When tuning via Bayesian optimization, I have been sure to include the algorithm’s default hyper-parameters in the search surface, for reference purposes.

The code below shows the RMSE from the Light GBM model with default hyper-parameters using seaborn’s diamonds dataframe as an example of my workings:

pip install bayesian-optimization

import seaborn as sns
from sklearn.model_selection import train_test_split
import lightgbm as lgb
from bayes_opt import BayesianOptimization

df["color"] = df["color"].astype('category')
df["color_cat"] = df["color"].cat.codes
df = df.drop(["color"],axis = 1)

df["cut"] = df["cut"].astype('category')
df["cut_cat"] = df["cut"].cat.codes
df = df.drop(["cut"],axis = 1)

df["clarity"] = df["clarity"].astype('category')
df["clarity_cat"] = df["clarity"].cat.codes
df = df.drop(["clarity"],axis = 1)

y = df['price']
X = df.drop(['price'], axis=1)

seed = 7
test_size = 0.3
X_train, X_test, y_train, y_test = train_test_split(X, y, test_size=test_size,random_state=seed)

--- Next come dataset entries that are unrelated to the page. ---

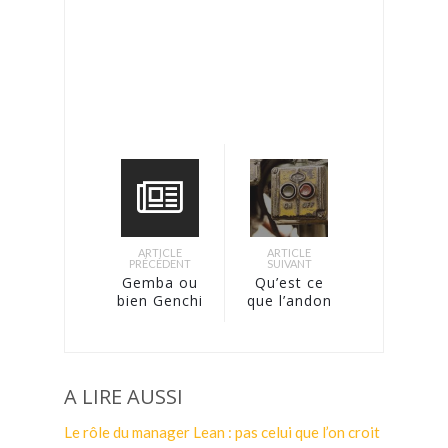
ARTICLE
ARTICLE
PRÉCÉDENT
SUIVANT
Gemba ou
Qu’est ce
bien Genchi
que l’andon
Gembutsu ?
?
A LIRE AUSSI
Le rôle du manager Lean : pas celui que l’on croit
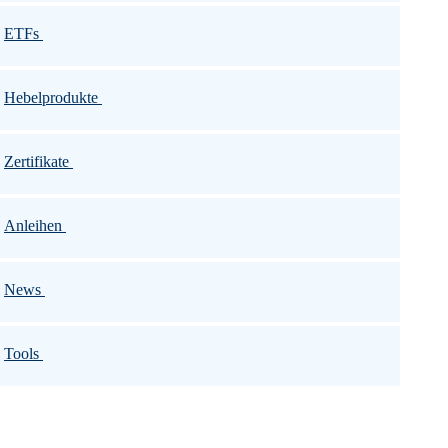
ETFs
Hebelprodukte
Zertifikate
Anleihen
News
Tools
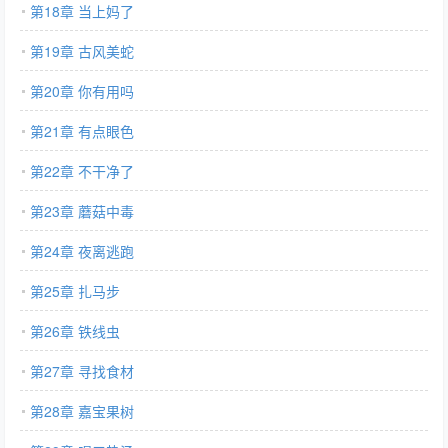
第18章 当上妈了
第19章 古风美蛇
第20章 你有用吗
第21章 有点眼色
第22章 不干净了
第23章 蘑菇中毒
第24章 夜离逃跑
第25章 扎马步
第26章 铁线虫
第27章 寻找食材
第28章 嘉宝果树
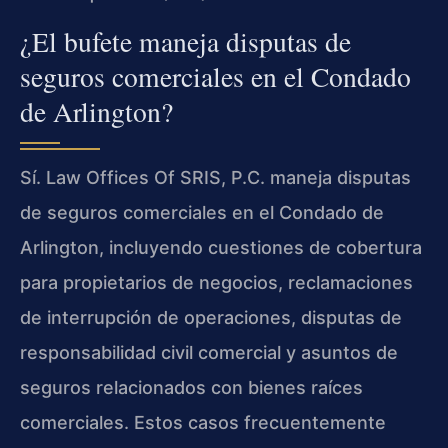
¿El bufete maneja disputas de
seguros comerciales en el Condado
de Arlington?
Sí. Law Offices Of SRIS, P.C. maneja disputas
de seguros comerciales en el Condado de
Arlington, incluyendo cuestiones de cobertura
para propietarios de negocios, reclamaciones
de interrupción de operaciones, disputas de
responsabilidad civil comercial y asuntos de
seguros relacionados con bienes raíces
comerciales. Estos casos frecuentemente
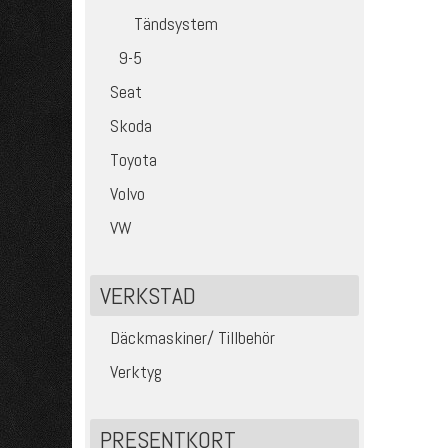
Tändsystem
9-5
Seat
Skoda
Toyota
Volvo
VW
VERKSTAD
Däckmaskiner/ Tillbehör
Verktyg
PRESENTKORT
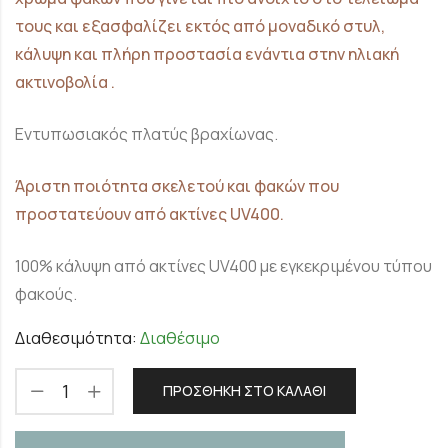
τους και εξασφαλίζει εκτός από μοναδικό στυλ,
κάλυψη και πλήρη προστασία ενάντια στην ηλιακή
ακτινοβολία .
Εντυπωσιακός πλατύς βραχίωνας.
Άριστη ποιότητα σκελετού και φακών που
προστατεύουν από ακτίνες UV400.
100% κάλυψη από ακτίνες UV400 με εγκεκριμένου τύπου
φακούς.
Διαθεσιμότητα:
Διαθέσιμο
ΠΡΟΣΘΉΚΗ ΣΤΟ ΚΑΛΆΘΙ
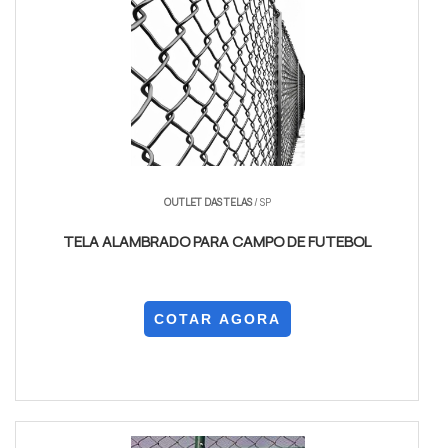
OUTLET DAS TELAS
/ SP
TELA ALAMBRADO PARA CAMPO DE FUTEBOL
COTAR AGORA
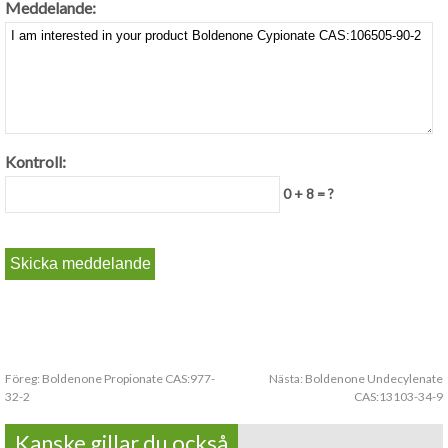
Meddelande:
Kontroll:
0 + 8 = ?
Föreg:
Boldenone Propionate CAS:977-
Nästa:
Boldenone Undecylenate
32-2
CAS:13103-34-9
Kanske gillar du också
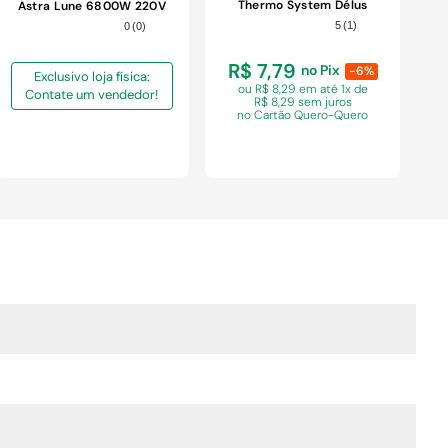
Thermo System Délus
Astra Lune 6800W 220V
220V
5
(
1
)
0
(
0
)
R$ 7,79
no Pix
-6%
Exclusivo loja física:
ou R$ 8,29 em
até 1x de
Contate um vendedor!
R$ 8,29 sem juros
no Cartão Quero-Quero
COMPRAR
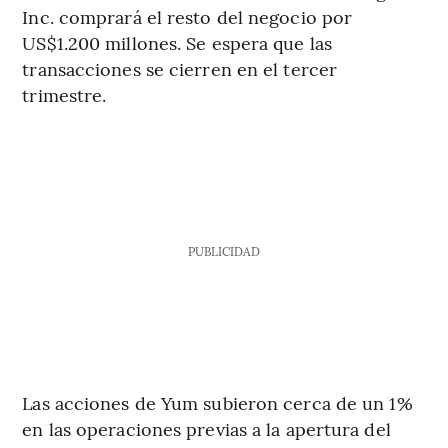
Inc. comprará el resto del negocio por
US$1.200 millones. Se espera que las
transacciones se cierren en el tercer
trimestre.
PUBLICIDAD
Las acciones de Yum subieron cerca de un 1%
en las operaciones previas a la apertura del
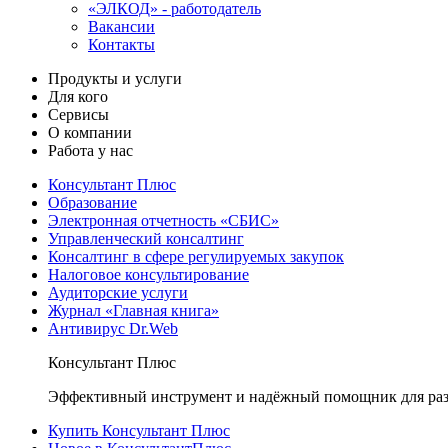
«ЭЛКОД» - работодатель
Вакансии
Контакты
Продукты и услуги
Для кого
Сервисы
О компании
Работа у нас
Консультант Плюс
Образование
Электронная отчетность «СБИС»
Управленческий консалтинг
Консалтинг в сфере регулируемых закупок
Налоговое консультирование
Аудиторские услуги
Журнал «Главная книга»
Антивирус Dr.Web
Консультант Плюс
Эффективный инструмент и надёжный помощник для раз
Купить Консультант Плюс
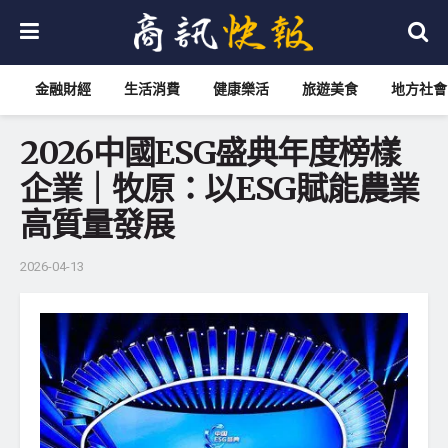
金融財經
生活消費
健康樂活
旅遊美食
地方社會
2026中國ESG盛典年度榜樣
企業｜牧原：以ESG賦能農業
高質量發展
2026-04-13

train_lgb = lgb.Dataset(X_train, y_train)
eval_lgb = lgb.Dataset(X_test, y_test, reference = train_lgb)

params = { 'objective': 'regression',
'metric': 'RMSE',
'learning_rate': 0.02}
lgb_reg = lgb.train(params, train_lgb, num_boost_round = 10000, early_stopping_rounds=50, verbose_eval = 100, valid_sets=eval_lgb)



Results

OUT:
Training until validation scores don't improve for 50 rounds.
Early stopping, best iteration is:
[1330 (n_estimators)] valid_0's rmse: 538.728


Here my attempt to implement Bayesian Optimization and the resulting RMSE values:

def modelFitter(colsampleByTree, subsample,maxDepth, num_leaves):
model = lgb.LGBMRegressor(learning_rate=0.02, n_estimators=10000, max_depth=maxDepth.astype("int32"), subsample=subsample, colsample_bytree=colsampleByTree,num_leaves=num_leaves.astype("int32"))

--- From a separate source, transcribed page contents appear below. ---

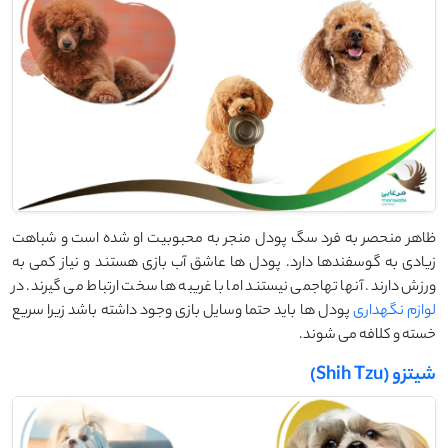
ظاهر منحصر به فرد سگ پودل منجر به محبوبیت او شده است و شباهت
زیادی به گوسفندها دارد. پودل ها عاشق آب بازی هستند و نیاز کمی به
ورزش دارند. آنها تهاجمی نیستند اما با غریبه ها سخت ارتباط می گیرند. در
لوازم نگهداری
پودل ها باید حتما وسایل بازی وجود داشته باشد زیرا سریع
خسته و کلافه می شوند.
شیتزو (Shih Tzu)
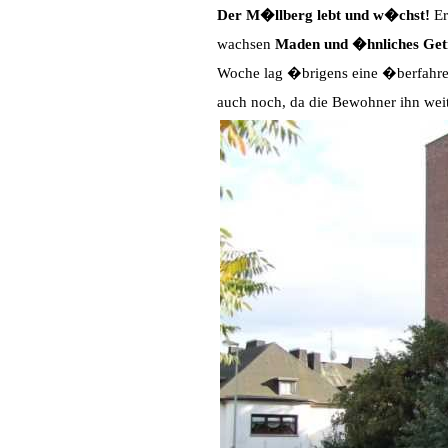
Der M�llberg lebt und w�chst!
Er
wachsen
Maden und �hnliches Get
Woche lag �brigens eine �berfahren
auch noch, da die Bewohner ihn wei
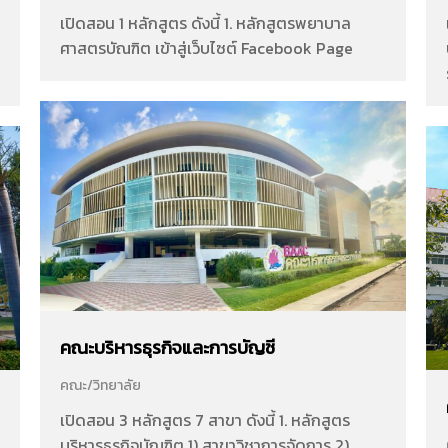
เปิดสอน 1 หลักสูตร ดังนี้ 1. หลักสูตรพยาบาล
ศาสตรบัณฑิต เข้าสู่เว็บไซต์ Facebook Page
คณะบริหารธุรกิจและการบัญชี
คณะ/วิทยาลัย
เปิดสอน 3 หลักสูตร 7 สาขา ดังนี้ 1. หลักสูตร
บริหารธุรกิจบัณฑิต 1) สาขาวิชาการจัดการ 2)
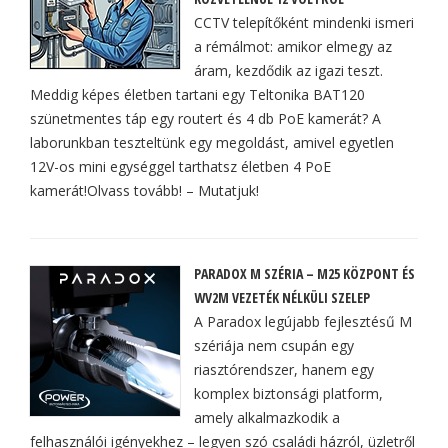
CCTV telepítőként mindenki ismeri
a rémálmot: amikor elmegy az
áram, kezdődik az igazi teszt.
Meddig képes életben tartani egy Teltonika BAT120
szünetmentes táp egy routert és 4 db PoE kamerát? A
laborunkban teszteltünk egy megoldást, amivel egyetlen
12V-os mini egységgel tarthatsz életben 4 PoE
kamerát!Olvass tovább! – Mutatjuk!
PARADOX M SZÉRIA – M25 KÖZPONT ÉS
WV2M VEZETÉK NÉLKÜLI SZELEP
A Paradox legújabb fejlesztésű M
szériája nem csupán egy
riasztórendszer, hanem egy
komplex biztonsági platform,
amely alkalmazkodik a
felhasználói igényekhez – legyen szó családi házról, üzletről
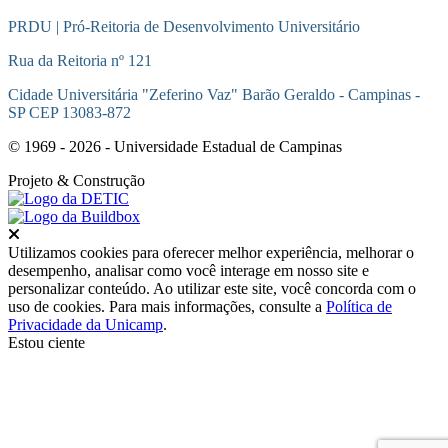
PRDU | Pró-Reitoria de Desenvolvimento Universitário
Rua da Reitoria nº 121
Cidade Universitária "Zeferino Vaz" Barão Geraldo - Campinas -
SP CEP 13083-872
© 1969 - 2026 - Universidade Estadual de Campinas
Projeto
& Construção
Fechar
Utilizamos cookies para oferecer melhor experiência, melhorar o
desempenho, analisar como você interage em nosso site e
personalizar conteúdo. Ao utilizar este site, você concorda com o
uso de cookies. Para mais informações, consulte a
Política de
Privacidade da Unicamp
.
Estou ciente
Ir para o topo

evalSet  = [(X_test, y_test)]
model.fit(X_train, y_train, eval_metric="rmse", eval_set=evalSet, early_stopping_rounds=50, verbose=False)

bestScore = model.best_score_[list(model.best_score_.keys())[0]]['rmse']

return -bestScore

# Bounded region of parameter space
pbounds = {'colsampleByTree': (0.8,1.0), 'subsample': (0.8,1.0), 'maxDepth': (2,5), 'num_leaves': (24, 45)}

optimizer = BayesianOptimization(
f=modelFitter,
pbounds=pbounds,
random_state=1)

optimizer.maximize(init_points=5,n_iter=5)  #n_iter=bayesian, init_points=random


Results

ter    |  target   | colsam... | maxDepth  | num_le... | subsample |
-------------------------------------------------------------------------
|  1        | -548.7    |  0.8834   |  4.161    |  24.0     |  0.8605   |
|  2        | -642.4    |  0.8294   |  2.277    |  27.91    |  0.8691   |
|  3        | -583.5    |  0.8794   |  3.616    |  32.8     |  0.937    |
|  4        | -548.7    |  0.8409   |  4.634    |  24.58    |  0.9341   |
|  5        | -583.5    |  0.8835   |  3.676    |  26.95    |  0.8396   |
|  6        | -548.7    |  0.8625   |  4.395    |  24.29    |  0.8968   |
|  7        | -548.7    |  0.8435   |  4.603    |  24.42    |  0.9298   |
|  8        | -551.5    |  0.9271   |  4.266    |  24.11    |  0.8035   |
|  9        | -548.7    |  0.8      |  4.11     |  24.08    |  1.0      |
|  10       | -548.7    |  0.8      |  4.44     |  24.45    |  0.9924   |


The RMSE (-1 x “target”) generated during Bayesian optimization should be betterthan that generated by the default values of Light GBM but I cannot achieve a better RMSE (looking for better/higher than -538.728 achieved through the above mentioned “normal” early stopping process).

PS the maxDepth and num_leaves should be integers, it looks like there is an open ticket to enforce this (i.e. bringing in “ptypes”): https://github.com/fmfn/BayesianOptimization/pull/131/files

Is there a reason why the Bayesian optimization does seem to find a better solution with LightGBM but it does with XGBoost?